## SUPPLIED RECORDS
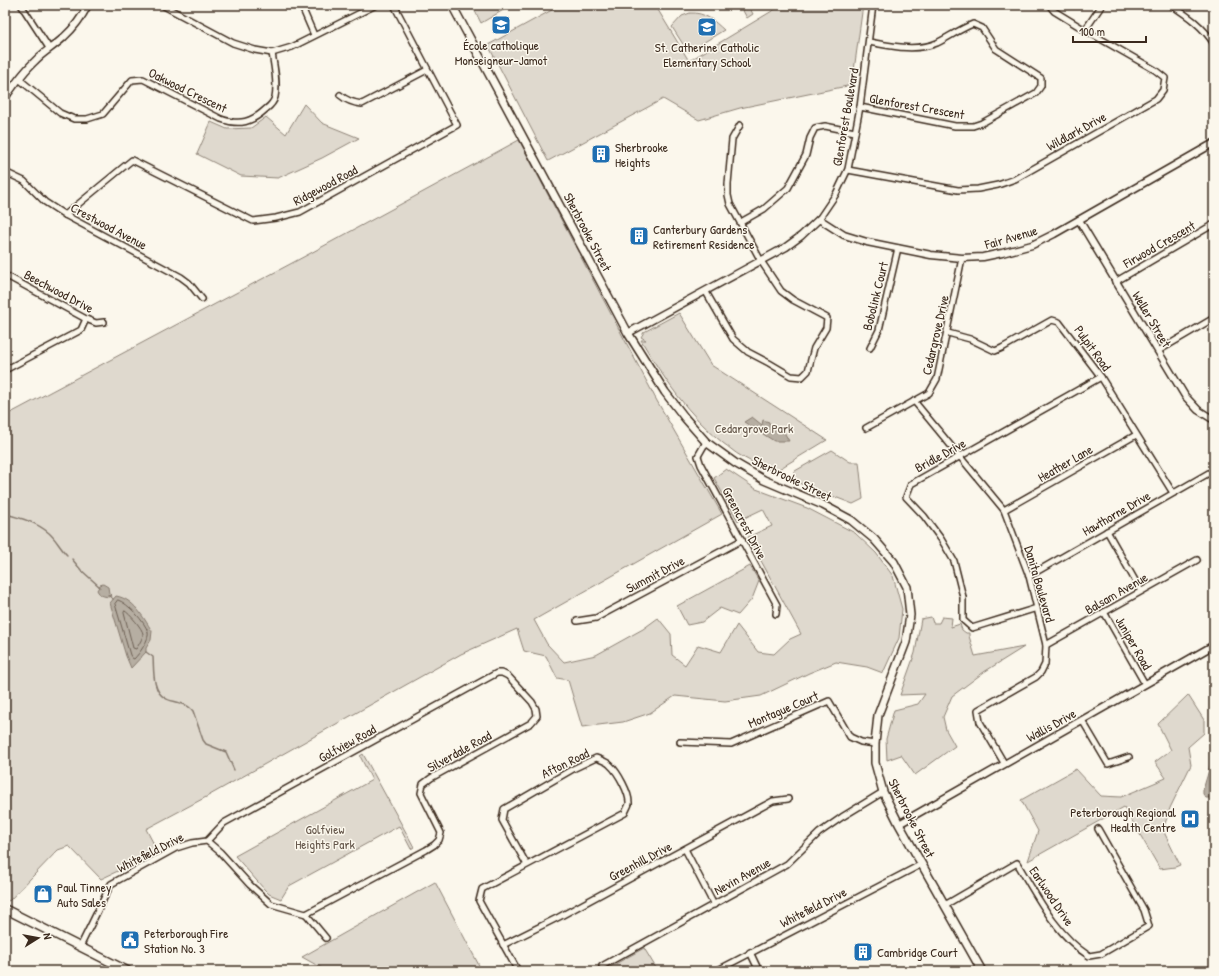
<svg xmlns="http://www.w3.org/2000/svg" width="1219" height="976" viewBox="0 0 1219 976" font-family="'Patrick Hand',sans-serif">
<rect width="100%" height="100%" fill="#fbf7ec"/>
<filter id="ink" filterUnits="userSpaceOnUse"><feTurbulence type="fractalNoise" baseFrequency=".025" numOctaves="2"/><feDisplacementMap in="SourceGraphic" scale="8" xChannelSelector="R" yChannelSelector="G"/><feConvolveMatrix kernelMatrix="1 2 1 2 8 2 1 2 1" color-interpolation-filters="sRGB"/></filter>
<g filter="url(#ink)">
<!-- green -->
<g fill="#dfd9ce" stroke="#8d8276">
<polygon points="472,5 512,5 481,23"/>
<polygon points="561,5 655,5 689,61 782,5 863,5 852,85 740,108 699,120 663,99 548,161 488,45"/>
<polygon points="745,5 748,5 753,14 747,18 741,7"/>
<path d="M690 13C705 12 714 21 724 30L688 52 672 27 682 16Z"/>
<polygon points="304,104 322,123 359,138 322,158 278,178 241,176 197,154 211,122 227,129 251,128 266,117 286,134"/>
<polygon points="519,140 657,401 722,514 534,620 547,644 564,662 596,655 643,629 658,618 671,634 672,655 685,665 698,645 721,652 737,625 758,652 774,654 790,639 801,634 748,537 772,526 763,509 738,521 714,478 726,469 756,489 807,508 855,533 876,553 893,576 902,609 899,638 883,673 867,667 836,662 809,673 761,696 725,701 675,696 650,713 623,722 582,727 568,680 557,678 546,656 524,651 517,629 461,654 208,796 146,829 158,852 101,879 69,846 58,850 9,901 5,899 5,416 309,254"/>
<path d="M679 313 711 365 827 440 774 472C763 467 751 462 741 456 735 453 729 447 723 443 688 415 664 379 641 340H646L641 337 644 332Z"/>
<polygon points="832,450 850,462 859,462 863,499 853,504 791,480 795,471"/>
<polygon points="750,566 759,581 752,599 738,615 720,608 702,622 687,625 677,606"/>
<polygon points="931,617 933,623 939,623 942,617 952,618 951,627 960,624 962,630 966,633 969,633 969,636 975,656 1024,647 984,672 952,696 943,717 946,730 955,746 915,775 901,755 887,760 886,739 894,710 918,704 925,694 900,695 915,653 921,619"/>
<polygon points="1188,695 1204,720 1204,733 1188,747 1191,765 1170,808 1163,830 1180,865 1175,867 1160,869 1124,807 1028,861 1038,831 1021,800 1076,769 1101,796 1121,797 1166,778 1155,762 1171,750 1158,724"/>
<polygon points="363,754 414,847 411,849 399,826 289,886 281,899 269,894 264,889 235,856 372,780 360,756"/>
<polygon points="435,882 482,971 327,971 302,957"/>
<polygon points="644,948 656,968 650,971 603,971"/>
</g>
<!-- water -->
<g fill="#b6aea2" stroke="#85796d">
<polygon points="752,417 762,425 763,420 769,422 770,428 784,432 789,441 774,441 744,422"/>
<path d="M103 584 108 587 109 593 111 595 109 597C103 596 100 596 97 590L100 585Z"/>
<path d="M116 596C134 599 143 617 152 631L151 640 146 648V652L131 668 126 656 110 603Z"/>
<polygon points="1211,763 1214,768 1214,779 1211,782 1212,784 1214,783 1213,786 1214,797 1213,798 1206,798 1203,794 1203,790"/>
</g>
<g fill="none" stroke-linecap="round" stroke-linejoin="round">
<!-- shore -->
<g stroke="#6c5f53" stroke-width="1">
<path d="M118 600C128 603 145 622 148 632 150 639 139 654 134 659L132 658 130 655 115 604Z"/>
<path d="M125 611C129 613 143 629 143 634 143 638 138 646 136 649L133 648 124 613Z"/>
</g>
<!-- stream -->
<g stroke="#85796d" stroke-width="1.5">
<path d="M5 514C21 518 36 522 49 533 56 539 60 548 67 555"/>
<polyline points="72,559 81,570 100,587"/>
<polyline points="108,595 113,599"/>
<path d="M146 652 153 657C154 670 152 691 165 698 169 701 175 701 180 703 186 705 189 706 193 711L203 740 206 744 226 752 234 770"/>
</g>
<defs>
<g id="minor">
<polyline points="21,5 49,48"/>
<polyline points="162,5 233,43 255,50 272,53 292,47 376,5"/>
<polyline points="301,5 314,35"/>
<path d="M1171 5C1188 16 1203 26 1214 44"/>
<polyline points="1085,30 1102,5"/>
<path d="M19 79 60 113 74 119H87L103 114 132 80 143 79 221 119C240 126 252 122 266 109 270 106 274 101 275 97 278 83 274 66 272 53"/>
<path d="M340 95C347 101 353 103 362 104L427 70"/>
<path d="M860 107 955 126H973L982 123 1036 93 1041 86V78L996 49 982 28 973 24C960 29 949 37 937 43 915 52 891 46 869 42"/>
<polyline points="848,170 958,190 978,189 998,185 1015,179 1156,99 1163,90 1165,78 1155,70 1085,30 1054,11 1049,5"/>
<polyline points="5,172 24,181 45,202 65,215 181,277 189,283 202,299"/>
<polyline points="65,215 132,160 253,221 276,218 300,212 457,125 394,5"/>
<polyline points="819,219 836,194 848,169 860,107 873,5"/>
<polyline points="741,222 764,209 788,188 806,155 810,138 815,128 825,126 855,132"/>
<polyline points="5,277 7,276 86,319 96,323 104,322"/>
<polyline points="1115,282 1214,224"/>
<polyline points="706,292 733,339 748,352 769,363 791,376 802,377 808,371 814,348 826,328 827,318 793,300 781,291 761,261 730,204 728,195 728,184 732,139 740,125"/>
<polyline points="948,333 970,339 995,351 1002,348 1052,320 1059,322 1101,377 1173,493"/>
<polyline points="870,348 879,330 898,248"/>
<polyline points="1158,351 1214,318"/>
<polyline points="5,370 81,330 86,319"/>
<polyline points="914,401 1004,510 1029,576 1046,645 1045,664 1041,672 1036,677 978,710 980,722 1004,763"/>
<polyline points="866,428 929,393 937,379 962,258"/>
<polyline points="706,442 698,456 701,465 777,605 776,614"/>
<polyline points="1004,510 1136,435"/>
<polyline points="1107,531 1141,591"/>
<polyline points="1029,576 1214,470"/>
<polyline points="1037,608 972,628 963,620 963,597 954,561 941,539 924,516 906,497 911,484 1101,377"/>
<polyline points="1104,612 1145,684"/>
<polyline points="577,621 596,618 742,540"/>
<polyline points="1046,645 1197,560"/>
<polyline points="1082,720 1108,764 1129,757"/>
<polyline points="680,742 731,744 829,701 850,737 861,742 875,744"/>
<polyline points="207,841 224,823 497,673 502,673 508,676 532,702 536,709 537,716 531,723 431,778 423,784 421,793 441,833 439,840 434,845 426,850 306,914"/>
<polyline points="685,849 714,905"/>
<path d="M945 905 1017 863C1037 896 1056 935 1089 956L1101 954 1149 926 1144 910 1098 829"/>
<polyline points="503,945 559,917 773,801 788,799"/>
<polyline points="80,947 111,884 176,848 192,843 207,841 220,852 250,885 271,904 306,914 326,938"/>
<polyline points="750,952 759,971"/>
<polyline points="602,966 787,864 819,833 842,817 883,792"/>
<path d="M518 971 479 901 482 889 625 813C626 810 628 807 629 804 630 794 618 772 610 765 606 761 601 760 596 758L573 769 504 809 502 820 527 865"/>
<polyline points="716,971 922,864"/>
</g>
<g id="tertiary">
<path d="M5 98C14 85 23 72 35 61 43 52 55 46 64 37 74 28 82 17 88 5"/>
<polyline points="1079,220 1185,396 1198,410 1214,420"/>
<polyline points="628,333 786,247 801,236 819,219 844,235 867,242 931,255 962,258 983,257 1002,253 1032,245 1054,234 1214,143"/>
<polyline points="899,824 1214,645"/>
</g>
<g id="secondary">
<polyline points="452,5 628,333 665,392 685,418 706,442 735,463 764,480 823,505 851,520 874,539 894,562 907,587 910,615 906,642 878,715 875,744 875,763 883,792 899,824 982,971"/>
<polyline points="5,909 128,971"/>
</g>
</defs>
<!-- minor casing -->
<use href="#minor" stroke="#3b2a1e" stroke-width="8"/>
<!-- tertiary casing -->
<use href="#tertiary" stroke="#3b2a1e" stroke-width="9"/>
<!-- secondary casing -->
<use href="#secondary" stroke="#3b2a1e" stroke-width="10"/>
<!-- minor -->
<use href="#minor" stroke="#fbf7ec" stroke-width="5"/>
<!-- tertiary -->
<use href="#tertiary" stroke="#fbf7ec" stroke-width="6"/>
<!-- secondary -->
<use href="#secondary" stroke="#fbf7ec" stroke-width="7"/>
</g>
</g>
<!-- icons -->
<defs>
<symbol id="school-square" viewBox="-11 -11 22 22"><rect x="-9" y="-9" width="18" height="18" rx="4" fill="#1f6fb2" stroke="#fbf7ec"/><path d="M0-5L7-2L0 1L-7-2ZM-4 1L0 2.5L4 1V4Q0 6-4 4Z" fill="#fff"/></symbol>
<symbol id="building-square" viewBox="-11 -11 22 22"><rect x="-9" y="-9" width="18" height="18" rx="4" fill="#1f6fb2" stroke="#fbf7ec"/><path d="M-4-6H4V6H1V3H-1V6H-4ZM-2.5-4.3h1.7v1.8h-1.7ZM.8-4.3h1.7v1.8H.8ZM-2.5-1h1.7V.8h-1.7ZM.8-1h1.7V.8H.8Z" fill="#fff"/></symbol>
<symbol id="hospital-square" viewBox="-11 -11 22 22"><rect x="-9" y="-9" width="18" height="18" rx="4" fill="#1f6fb2" stroke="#fbf7ec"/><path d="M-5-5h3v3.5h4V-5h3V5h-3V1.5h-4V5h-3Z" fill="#fff"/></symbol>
<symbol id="shop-square" viewBox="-11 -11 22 22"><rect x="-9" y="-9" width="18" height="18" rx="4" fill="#1f6fb2" stroke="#fbf7ec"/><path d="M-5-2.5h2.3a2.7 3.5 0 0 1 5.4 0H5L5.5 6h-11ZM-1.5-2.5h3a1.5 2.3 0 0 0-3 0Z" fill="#fff"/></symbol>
<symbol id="civic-square" viewBox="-11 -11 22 22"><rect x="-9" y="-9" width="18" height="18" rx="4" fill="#1f6fb2" stroke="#fbf7ec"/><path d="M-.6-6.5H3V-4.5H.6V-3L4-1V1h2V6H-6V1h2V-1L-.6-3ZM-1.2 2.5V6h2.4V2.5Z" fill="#fff"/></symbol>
</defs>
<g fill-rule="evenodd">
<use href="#school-square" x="490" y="14" width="22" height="22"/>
<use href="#school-square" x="696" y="16" width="22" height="22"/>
<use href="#building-square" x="590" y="143" width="22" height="22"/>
<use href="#building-square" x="628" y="225" width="22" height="22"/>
<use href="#hospital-square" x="1179" y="808" width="22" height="22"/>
<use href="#shop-square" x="32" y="883" width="22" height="22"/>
<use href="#civic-square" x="119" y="929" width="22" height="22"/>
<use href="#building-square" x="852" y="941" width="22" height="22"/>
</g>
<g text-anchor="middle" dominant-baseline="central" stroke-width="3" stroke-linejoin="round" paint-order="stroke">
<!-- poi labels -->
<g font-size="13" fill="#3b2a1e" stroke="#fbf7ec" text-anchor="start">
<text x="501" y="45" text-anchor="middle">École catholique<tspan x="501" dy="15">Monseigneur-Jamot</tspan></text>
<text x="707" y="47" text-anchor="middle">St. Catherine Catholic<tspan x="707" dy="15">Elementary School</tspan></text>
<text x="615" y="147">Sherbrooke<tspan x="615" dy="15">Heights</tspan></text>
<text x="653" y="229">Canterbury Gardens<tspan x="653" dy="15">Retirement Residence</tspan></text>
<text x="1176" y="812" text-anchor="end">Peterborough Regional<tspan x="1176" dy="15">Health Centre</tspan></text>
<text x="57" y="887">Paul Tinney<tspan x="57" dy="15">Auto Sales</tspan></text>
<text x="144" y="933">Peterborough Fire<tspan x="144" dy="15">Station No. 3</tspan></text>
<text x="877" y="952">Cambridge Court</text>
</g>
<!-- street labels -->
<g font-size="13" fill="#3b2a1e" stroke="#fbf7ec">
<text transform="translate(188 90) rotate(26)">Oakwood Crescent</text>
<text transform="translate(917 106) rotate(10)">Glenforest Crescent</text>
<text transform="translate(845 117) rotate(-80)">Glenforest Boulevard</text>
<text transform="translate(1076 131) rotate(-29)">Wildlark Drive</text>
<text transform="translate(325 185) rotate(-28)">Ridgewood Road</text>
<text transform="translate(109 226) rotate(28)">Crestwood Avenue</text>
<text transform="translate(588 232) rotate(62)">Sherbrooke Street</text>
<text transform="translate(1011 237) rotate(-16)">Fair Avenue</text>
<text transform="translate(1159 244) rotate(-30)">Firwood Crescent</text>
<text transform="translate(59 291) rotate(28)">Beechwood Drive</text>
<text transform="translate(875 296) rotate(-76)">Bobolink Court</text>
<text transform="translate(1152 319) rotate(59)">Weller Street</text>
<text transform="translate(935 335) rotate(-77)">Cedargrove Drive</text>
<text transform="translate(1093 348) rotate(54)">Pulpit Road</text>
<text transform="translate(940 455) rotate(-29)">Bridle Drive</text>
<text transform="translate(1065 463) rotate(-30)">Heather Lane</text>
<text transform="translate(792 478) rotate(26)">Sherbrooke Street</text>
<text transform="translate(1116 513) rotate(-30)">Hawthorne Drive</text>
<text transform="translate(745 523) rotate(62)">Greencrest Drive</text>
<text transform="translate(655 574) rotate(-28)">Summit Drive</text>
<text transform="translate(1040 584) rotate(74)">Danita Boulevard</text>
<text transform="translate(1116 593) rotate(-30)">Balsam Avenue</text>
<text transform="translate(1134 643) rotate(60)">Juniper Road</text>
<text transform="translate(783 709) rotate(-23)">Montague Court</text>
<text transform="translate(1051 725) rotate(-29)">Wallis Drive</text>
<text transform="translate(347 743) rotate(-29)">Golfview Road</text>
<text transform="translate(459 751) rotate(-29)">Silverdale Road</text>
<text transform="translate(565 763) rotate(-26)">Afton Road</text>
<text transform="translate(912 818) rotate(63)">Sherbrooke Street</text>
<text transform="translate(150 852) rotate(-27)">Whitefield Drive</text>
<text transform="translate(640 861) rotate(-28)">Greenhill Drive</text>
<text transform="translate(742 876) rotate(-29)">Nevin Avenue</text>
<text transform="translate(1052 896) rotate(56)">Earlwood Drive</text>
<text transform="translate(813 907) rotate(-27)">Whitefield Drive</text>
</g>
<!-- park labels -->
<g font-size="13" fill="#64564a" stroke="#fbf7ec">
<text x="754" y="428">Cedargrove Park</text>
<text x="325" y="829">Golfview<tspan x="325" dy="15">Heights Park</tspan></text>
</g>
</g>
<!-- margin -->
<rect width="1219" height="976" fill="none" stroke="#fbf7ec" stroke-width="20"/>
<rect x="10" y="10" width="1199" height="956" fill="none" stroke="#3b2a1e" stroke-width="1.5" filter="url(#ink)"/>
<!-- north arrow -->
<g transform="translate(38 938) rotate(79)" stroke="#fbf7ec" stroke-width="3" paint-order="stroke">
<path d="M0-3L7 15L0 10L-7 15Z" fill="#3b2a1e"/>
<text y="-6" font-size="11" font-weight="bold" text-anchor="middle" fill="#3b2a1e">N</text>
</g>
<!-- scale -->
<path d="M1073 36v6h73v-6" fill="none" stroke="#3b2a1e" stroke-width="2"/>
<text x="1079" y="36" font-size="12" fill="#3b2a1e" stroke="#fbf7ec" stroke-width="3" paint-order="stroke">100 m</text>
</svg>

## WHAT IS EXPECTED
Please return every line in the data that includes the string "linejoin".

## SOLUTION TO THIS PROBLEM
<g fill="none" stroke-linecap="round" stroke-linejoin="round">
<g text-anchor="middle" dominant-baseline="central" stroke-width="3" stroke-linejoin="round" paint-order="stroke">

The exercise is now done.